Task instructions: Change "lspci" to "lshw" in the part of the comment on Puppet idempotence starting with "Idempotence breaks if" and going on through "of that filesystem.", and write out that part again.

Quoted passage:
I fully agree that idempotence is a high and worthy goal. But with Puppet, it is sadly impossible to have idempotence in many cases without giving up other fundamentals, such as using even core facts altogether.

For example, https://github.com/cvmfs/puppet-cvmfs and https://github.com/desalvo/puppet-frontier can use mount points for caches and those packages at the same time need information on how much storage they are allowed to use.
Idempotence breaks if the mount itself is managed by Puppet, since it's then only part of the facts starting from the second run.

Another example are modules which detect system hardware and store that in external facts, e.g. https://github.com/jhoblitt/puppet-megaraid or https://github.com/treydock/puppet-infiniband . I'd clearly see this as a system property., so the term fact seems correct here - but they require lspci which in turn is installed by a package resource managed by Puppet.
This can lead to a requirement for even more than two puppet runs if e.g. a filesystem mount requires Infiniband to be set up, and something else (e.g. a cache) depends on the total storage of that filesystem.

To cut a long story short: Idempotence is a high goal and we should strive for it whenever possible. But Puppet is designed in a way making that impossible for complex setups - unless you completely ignore facts and reimplement all that locally in each module's ruby code (yes, of course also lspci can be emulated in Ruby that way). But that's rather impractical.

That's why I asked for this feature. I know idempotence is broken whenever most facts are used, that's by design whenever there are two phases and one may influence the other - but there are cases when this is better (as long as converging state is guaranteed) than reimplementing things in each module or breaking module boundaries by e.g. checking in a network file system if Infiniband hardware exists.

I also believe that puppet-cups could gain from using facts. Right now, I see 2-4 calls to lpoptions for each queue, depending on how many options are configured. With 50 queues, the puppet run takes pretty long just from these multiple calls. Collecting this information once and storing it in a structured fact would remove those repeated calls to the external command.
But the decision is of course yours to take, that's just my 2 cents 😉.

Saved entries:

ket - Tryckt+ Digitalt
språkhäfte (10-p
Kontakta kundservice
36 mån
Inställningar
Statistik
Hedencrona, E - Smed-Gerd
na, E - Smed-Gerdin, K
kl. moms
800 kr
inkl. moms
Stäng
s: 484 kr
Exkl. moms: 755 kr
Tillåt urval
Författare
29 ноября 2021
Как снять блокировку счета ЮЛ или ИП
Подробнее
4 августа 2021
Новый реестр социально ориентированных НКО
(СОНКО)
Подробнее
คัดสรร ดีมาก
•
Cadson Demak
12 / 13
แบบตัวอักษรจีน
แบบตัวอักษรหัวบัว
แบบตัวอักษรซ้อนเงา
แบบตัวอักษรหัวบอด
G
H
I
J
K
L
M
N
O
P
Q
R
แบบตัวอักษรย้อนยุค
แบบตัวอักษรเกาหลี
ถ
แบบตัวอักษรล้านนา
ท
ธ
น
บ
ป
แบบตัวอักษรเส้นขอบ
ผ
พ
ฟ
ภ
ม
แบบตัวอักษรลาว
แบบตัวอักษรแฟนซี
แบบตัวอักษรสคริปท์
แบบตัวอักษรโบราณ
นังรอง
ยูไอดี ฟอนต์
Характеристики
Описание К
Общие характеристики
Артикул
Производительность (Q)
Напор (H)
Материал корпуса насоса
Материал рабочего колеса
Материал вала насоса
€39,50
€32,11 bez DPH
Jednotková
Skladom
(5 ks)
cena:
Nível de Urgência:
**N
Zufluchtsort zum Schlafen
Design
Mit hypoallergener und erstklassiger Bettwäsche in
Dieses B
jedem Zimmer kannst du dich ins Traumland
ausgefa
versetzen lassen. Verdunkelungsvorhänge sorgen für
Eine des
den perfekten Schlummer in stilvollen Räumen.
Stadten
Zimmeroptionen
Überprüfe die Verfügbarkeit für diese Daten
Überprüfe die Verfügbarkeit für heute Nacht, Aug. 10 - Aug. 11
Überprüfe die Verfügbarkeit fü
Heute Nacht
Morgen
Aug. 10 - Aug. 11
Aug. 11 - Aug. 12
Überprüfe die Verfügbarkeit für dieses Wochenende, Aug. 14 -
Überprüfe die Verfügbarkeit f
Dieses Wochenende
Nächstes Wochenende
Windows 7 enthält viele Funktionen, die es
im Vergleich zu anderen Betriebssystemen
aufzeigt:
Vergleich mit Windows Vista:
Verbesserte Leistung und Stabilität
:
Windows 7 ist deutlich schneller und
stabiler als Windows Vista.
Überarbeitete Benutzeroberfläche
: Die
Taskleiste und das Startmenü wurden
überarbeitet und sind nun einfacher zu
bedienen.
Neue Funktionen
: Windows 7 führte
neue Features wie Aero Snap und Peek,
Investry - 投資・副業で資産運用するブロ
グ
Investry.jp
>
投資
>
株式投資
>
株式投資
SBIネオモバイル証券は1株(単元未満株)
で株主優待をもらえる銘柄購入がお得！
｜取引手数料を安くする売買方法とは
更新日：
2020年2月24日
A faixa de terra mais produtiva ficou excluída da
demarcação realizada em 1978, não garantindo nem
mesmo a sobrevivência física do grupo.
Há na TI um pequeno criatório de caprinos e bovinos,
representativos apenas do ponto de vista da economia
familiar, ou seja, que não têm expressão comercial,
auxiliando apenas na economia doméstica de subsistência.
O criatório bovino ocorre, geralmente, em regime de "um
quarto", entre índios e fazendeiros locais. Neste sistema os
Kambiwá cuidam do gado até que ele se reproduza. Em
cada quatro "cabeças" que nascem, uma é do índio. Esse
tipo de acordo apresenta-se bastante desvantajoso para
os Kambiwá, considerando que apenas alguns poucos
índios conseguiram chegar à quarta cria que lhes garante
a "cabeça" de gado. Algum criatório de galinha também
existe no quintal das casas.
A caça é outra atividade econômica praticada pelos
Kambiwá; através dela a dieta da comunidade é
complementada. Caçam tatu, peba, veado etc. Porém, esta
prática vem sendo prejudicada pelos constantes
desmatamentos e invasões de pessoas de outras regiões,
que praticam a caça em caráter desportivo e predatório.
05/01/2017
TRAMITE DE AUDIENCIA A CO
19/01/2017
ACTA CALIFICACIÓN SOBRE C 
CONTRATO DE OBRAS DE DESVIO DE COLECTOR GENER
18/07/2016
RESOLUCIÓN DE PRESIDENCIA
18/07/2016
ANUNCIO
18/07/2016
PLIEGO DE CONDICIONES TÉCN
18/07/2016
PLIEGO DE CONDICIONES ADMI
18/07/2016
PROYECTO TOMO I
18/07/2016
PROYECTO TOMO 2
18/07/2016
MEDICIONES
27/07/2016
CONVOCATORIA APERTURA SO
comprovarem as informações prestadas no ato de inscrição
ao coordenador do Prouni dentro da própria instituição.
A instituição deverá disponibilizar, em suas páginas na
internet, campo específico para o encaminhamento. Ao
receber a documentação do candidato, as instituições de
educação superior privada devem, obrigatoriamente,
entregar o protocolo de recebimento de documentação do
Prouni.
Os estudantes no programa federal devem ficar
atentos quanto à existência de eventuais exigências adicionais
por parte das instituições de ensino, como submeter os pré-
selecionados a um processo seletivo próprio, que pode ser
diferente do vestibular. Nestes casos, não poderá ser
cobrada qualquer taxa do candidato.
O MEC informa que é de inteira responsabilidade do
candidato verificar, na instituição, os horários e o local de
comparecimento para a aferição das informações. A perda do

Output of the exercise:
Idempotence breaks if the mount itself is managed by Puppet, since it's then only part of the facts starting from the second run.

Another example are modules which detect system hardware and store that in external facts, e.g. https://github.com/jhoblitt/puppet-megaraid or https://github.com/treydock/puppet-infiniband . I'd clearly see this as a system property., so the term fact seems correct here - but they require lshw which in turn is installed by a package resource managed by Puppet.
This can lead to a requirement for even more than two puppet runs if e.g. a filesystem mount requires Infiniband to be set up, and something else (e.g. a cache) depends on the total storage of that filesystem.